Willem de Rooij KW Institute for Contemporary Art / Berlin

November 23, 2017

While the eyes grow accustomed to the half-light of KW’s central ground-floor gallery, the ears are exposed to the swelling cries of sled dog communities at dusk in Ilulissat, Greenland. As if from a choir, an assembly, or a scattered crowd of wailers, their howling rises up through twelve speakers positioned around a square of benches installed in the center of the hall.

Together with the 16-mm film triptych I’m Coming Home in Forty Days (1997), the sound installation Ilulissat (2014) is the pivot point of Willem de Rooij’s “Whiteout.” For this first institutional solo in Berlin after the acclaimed “Intolerance” at Neue Nationalgalerie in 2010, De Rooij has selected works from the past two decades, associating recent pieces with key works from his collaboration with Jeroen de Rijke between 1994 and 2006. The resulting constellation doesn’t purpose to survey; it instead directly addresses the passing of time between then and now as marked by the two central works, both relating to that outlying Greenland town.
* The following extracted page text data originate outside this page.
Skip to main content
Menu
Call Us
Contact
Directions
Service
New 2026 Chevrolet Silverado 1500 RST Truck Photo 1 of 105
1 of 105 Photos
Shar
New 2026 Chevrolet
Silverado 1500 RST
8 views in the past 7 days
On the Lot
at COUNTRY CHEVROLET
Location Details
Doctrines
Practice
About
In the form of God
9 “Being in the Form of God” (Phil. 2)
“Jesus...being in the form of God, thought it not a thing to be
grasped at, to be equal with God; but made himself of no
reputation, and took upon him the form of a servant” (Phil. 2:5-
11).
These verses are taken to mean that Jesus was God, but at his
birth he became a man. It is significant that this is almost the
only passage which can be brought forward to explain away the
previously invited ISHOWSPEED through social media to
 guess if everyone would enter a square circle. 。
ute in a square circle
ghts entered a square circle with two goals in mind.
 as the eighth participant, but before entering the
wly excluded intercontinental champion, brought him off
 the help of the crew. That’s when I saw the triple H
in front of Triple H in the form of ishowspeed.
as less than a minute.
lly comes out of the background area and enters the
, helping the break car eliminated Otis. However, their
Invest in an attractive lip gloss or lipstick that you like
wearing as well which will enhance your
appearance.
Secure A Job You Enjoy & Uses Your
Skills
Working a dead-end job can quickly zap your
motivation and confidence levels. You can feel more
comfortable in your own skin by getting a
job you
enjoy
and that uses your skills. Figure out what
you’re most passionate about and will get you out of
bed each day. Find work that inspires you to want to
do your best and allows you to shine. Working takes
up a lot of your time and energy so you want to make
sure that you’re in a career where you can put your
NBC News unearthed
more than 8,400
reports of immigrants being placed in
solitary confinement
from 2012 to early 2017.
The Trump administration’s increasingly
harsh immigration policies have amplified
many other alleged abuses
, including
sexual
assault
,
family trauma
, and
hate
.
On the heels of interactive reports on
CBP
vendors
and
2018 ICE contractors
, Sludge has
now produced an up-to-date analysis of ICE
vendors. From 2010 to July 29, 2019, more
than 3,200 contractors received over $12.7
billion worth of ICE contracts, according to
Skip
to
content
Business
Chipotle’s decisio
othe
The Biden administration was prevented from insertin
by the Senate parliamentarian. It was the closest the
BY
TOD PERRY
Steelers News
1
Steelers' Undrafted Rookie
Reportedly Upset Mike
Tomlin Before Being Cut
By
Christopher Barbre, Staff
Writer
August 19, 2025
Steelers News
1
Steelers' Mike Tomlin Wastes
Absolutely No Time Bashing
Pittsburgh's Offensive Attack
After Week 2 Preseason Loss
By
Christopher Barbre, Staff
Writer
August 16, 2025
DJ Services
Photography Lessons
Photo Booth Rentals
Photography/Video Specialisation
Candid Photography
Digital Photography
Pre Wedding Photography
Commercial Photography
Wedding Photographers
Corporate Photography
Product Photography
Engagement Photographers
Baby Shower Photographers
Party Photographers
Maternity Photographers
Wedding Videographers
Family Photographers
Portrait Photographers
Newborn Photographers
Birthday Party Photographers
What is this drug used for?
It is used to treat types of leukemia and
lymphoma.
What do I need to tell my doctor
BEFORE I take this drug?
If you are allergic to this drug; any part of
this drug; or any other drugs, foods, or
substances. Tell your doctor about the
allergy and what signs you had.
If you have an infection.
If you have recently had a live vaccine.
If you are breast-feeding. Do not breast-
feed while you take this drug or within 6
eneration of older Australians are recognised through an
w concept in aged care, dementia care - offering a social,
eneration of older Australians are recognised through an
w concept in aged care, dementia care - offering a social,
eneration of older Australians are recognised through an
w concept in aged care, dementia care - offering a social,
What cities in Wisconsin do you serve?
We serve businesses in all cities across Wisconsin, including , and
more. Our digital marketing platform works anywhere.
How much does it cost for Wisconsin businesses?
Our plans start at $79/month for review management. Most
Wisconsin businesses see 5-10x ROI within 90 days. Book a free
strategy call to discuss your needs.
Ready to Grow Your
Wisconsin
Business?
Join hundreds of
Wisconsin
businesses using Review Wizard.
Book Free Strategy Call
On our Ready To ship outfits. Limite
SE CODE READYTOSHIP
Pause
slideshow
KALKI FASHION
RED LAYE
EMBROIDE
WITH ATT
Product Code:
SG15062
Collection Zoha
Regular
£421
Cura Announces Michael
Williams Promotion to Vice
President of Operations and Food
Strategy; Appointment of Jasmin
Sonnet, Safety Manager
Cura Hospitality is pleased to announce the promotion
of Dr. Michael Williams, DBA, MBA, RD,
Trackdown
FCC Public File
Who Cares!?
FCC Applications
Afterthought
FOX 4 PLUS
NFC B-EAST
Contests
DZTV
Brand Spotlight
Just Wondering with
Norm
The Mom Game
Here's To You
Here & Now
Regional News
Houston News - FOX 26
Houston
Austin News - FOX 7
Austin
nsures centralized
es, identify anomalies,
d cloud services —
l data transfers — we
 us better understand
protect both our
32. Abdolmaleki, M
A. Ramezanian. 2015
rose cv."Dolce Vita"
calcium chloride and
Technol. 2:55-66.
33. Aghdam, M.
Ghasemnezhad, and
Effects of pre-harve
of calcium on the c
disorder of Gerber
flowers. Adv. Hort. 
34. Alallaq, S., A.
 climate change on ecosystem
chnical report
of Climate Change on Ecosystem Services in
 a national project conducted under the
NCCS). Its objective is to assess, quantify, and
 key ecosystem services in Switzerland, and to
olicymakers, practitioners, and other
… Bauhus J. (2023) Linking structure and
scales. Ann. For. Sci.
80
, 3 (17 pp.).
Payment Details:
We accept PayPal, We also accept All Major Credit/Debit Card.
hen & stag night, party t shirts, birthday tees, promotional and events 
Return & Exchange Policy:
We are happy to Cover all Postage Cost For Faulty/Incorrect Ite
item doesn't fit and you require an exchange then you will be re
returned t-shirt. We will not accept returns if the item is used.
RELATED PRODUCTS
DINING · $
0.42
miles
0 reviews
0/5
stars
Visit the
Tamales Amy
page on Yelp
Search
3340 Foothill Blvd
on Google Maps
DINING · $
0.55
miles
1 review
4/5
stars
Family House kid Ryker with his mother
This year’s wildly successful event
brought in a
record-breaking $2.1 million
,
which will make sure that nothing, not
I’m Coming Home in Forty Days, with its slow panoramic take of an iceberg near Ilulissat, pared down to its core elements and hovering between depiction and abstraction, is flanked by related works: the C-print Dead Seal (1996–99), the monochrome I’m Coming Home in Forty Days (2001) and various production stills from Blue Table (2004). Juxtaposed with the changeant weaving Blue to Blue (2012), these works appear to be investigations of Coming Home’s traces through space and time.

Meteorologically, a “whiteout” is a disorienting weather condition whereby snowfall or ice causes an optical disappearance of horizon and reference points. In the seventeen years between the capturing of the image and De Rooij’s return to Ilulissat to record the sound, the iceberg melted, Denmark further withdrew its political influence on Greenland, and Jeroen de Rijke passed away. Knowledge of biographical or otherwise contextual facts, however, is not required for one to become acutely aware of one’s own physicality in the spaces of this exhibition. When leaving the building one can hear the howling as if coming from its gut. Be it concerning pure beauty, (geo)politics or an abstract sense of grief, “Whiteout” achieves the maximum impact of the coexistence of reduction and abundance: in here absence is apparent, its presence almost tangible.